He thought of Marlene, of the double crown at the back of her head, right by his nose when he lay behind her, of her passion for old things and the flights of jealousy that sometimes overcame him. The truth is that I’d like to have her as my mother and not as my daughter’s stepmother, he thought, but that’s almost as kitsch as those chubby-fac
ed porcelain dolls in her shop. He thought of the things she had told him about her marriage, about her husband’s gambling addiction, his infidelity, and his fits of despair. She had shown understanding, acted as his guarantor and paid up; in the afternoons he had gone to addiction counselling, and in the evenings to the casino. In the end they had got divorced; she was left with forty thousand euros of debts, and he had vanished from one day to the next, just like that, no forwarding address: The number you have dialled has not been recognised.
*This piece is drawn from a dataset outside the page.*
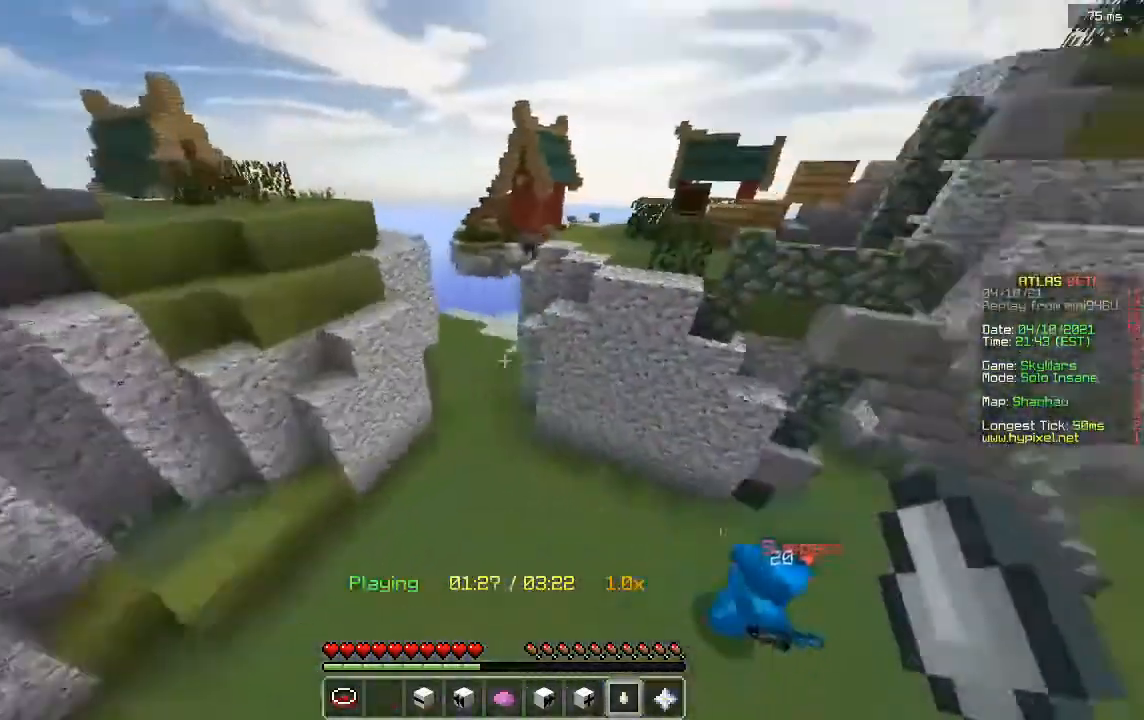
{"keys": ["d", "w"], "mouse": [], "events": []}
She swore never to let a man near her again, and kept this up for two years. Then came the break-in.
There was no sign that the shop door had been forced, not even a scrape. The burglars had taken a Renaissance cupboard with alabaster inlay, and had chiselled out a safe which had been built into the wall behind the desk in her office. It had contained a few watches and pieces of jewellery from people’s personal estates, which beneficiaries had given to Marlene to sell on commission. She ran around the shop in circles, again and again – he remembered it well – saying, “I’m going to kill him. I’m going to kill him.” He spent some time taking photographs and making notes, notified Mauritz, and finally brought her a large mocha with whipped cream from the café across the road. She looked at him with wide eyes and he said, “Strong coffee’s good when someone’s done you over, and whipped cream’s always good.” She gave a sudden laugh and sat down to go through the details with him. Two days later he already knew that she liked wearing brightly coloured underwear and what it felt like when she grabbed him between the legs.
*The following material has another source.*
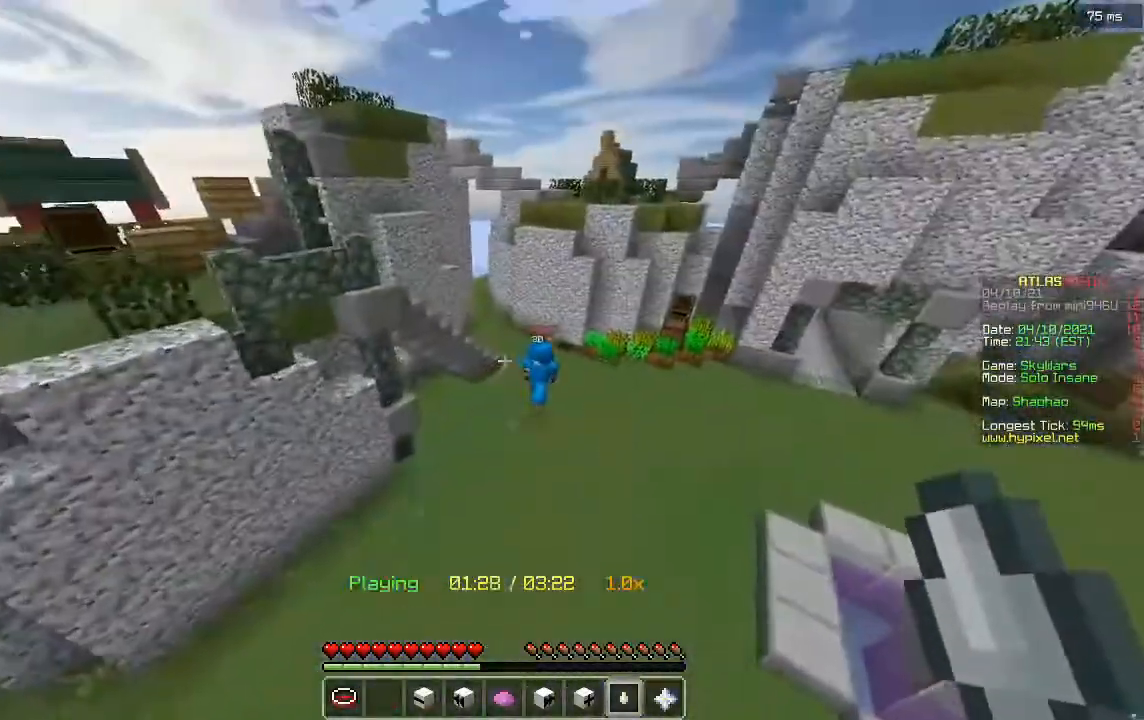
{"keys": ["w"], "mouse": [], "events": [[400, "d", "up"]]}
A hand’s width above the hills to the north, and shining bright yellow, was Capella, the goat’s head on the shoulder of Auriga, the charioteer. The flashing light of a plane slid slowly between the breasts of Cassiopeia. Further to the west, the night lights of the woodworking factory diminished the view. Kovacs put the lens cap back on the eyepiece.
Eyltz had given him an earful when he went to request Lipp: What sort of a team was it if they needed back-up for such a trifling matter? And was Demski just doing university work again? Demski was busy joining international networks that dealt with sex offenders, Kovacs said, and the fact that this matter was trifling was what made it so difficult – nobody took it seriously and yet everybody was getting worked up about it. Get Demski back from Berlin, Eyltz ordered, a day or so wouldn’t make any difference, and anyway, Furth was hardly a hotbed of child pornography. Michaela Moor, that’s all I’ll say, was Kovacs’ reply, and Eyltz said, yes, but that was now nine years ago, the perpetrator was a tax officer from Wels and there had been nothing international about that case, no Internet deals or any stuff like that. He didn’t really know much about the Internet and that sort of stuff, Kovacs said, standing up, but he knew it wasn’t good. Eyltz shouted after him that he could have Lipp if he promised to nail the culprit by Easter. “Which year?” Kovacs asked, but Eyltz must already have been out of earshot. He’s wearing a new jacket, Kovacs thought as he left, brown tweed with leather buttons, and he pictured Eyltz shooting ducks or wild goats on one of those Hebridean islands, and then having himself measured up for the jacket.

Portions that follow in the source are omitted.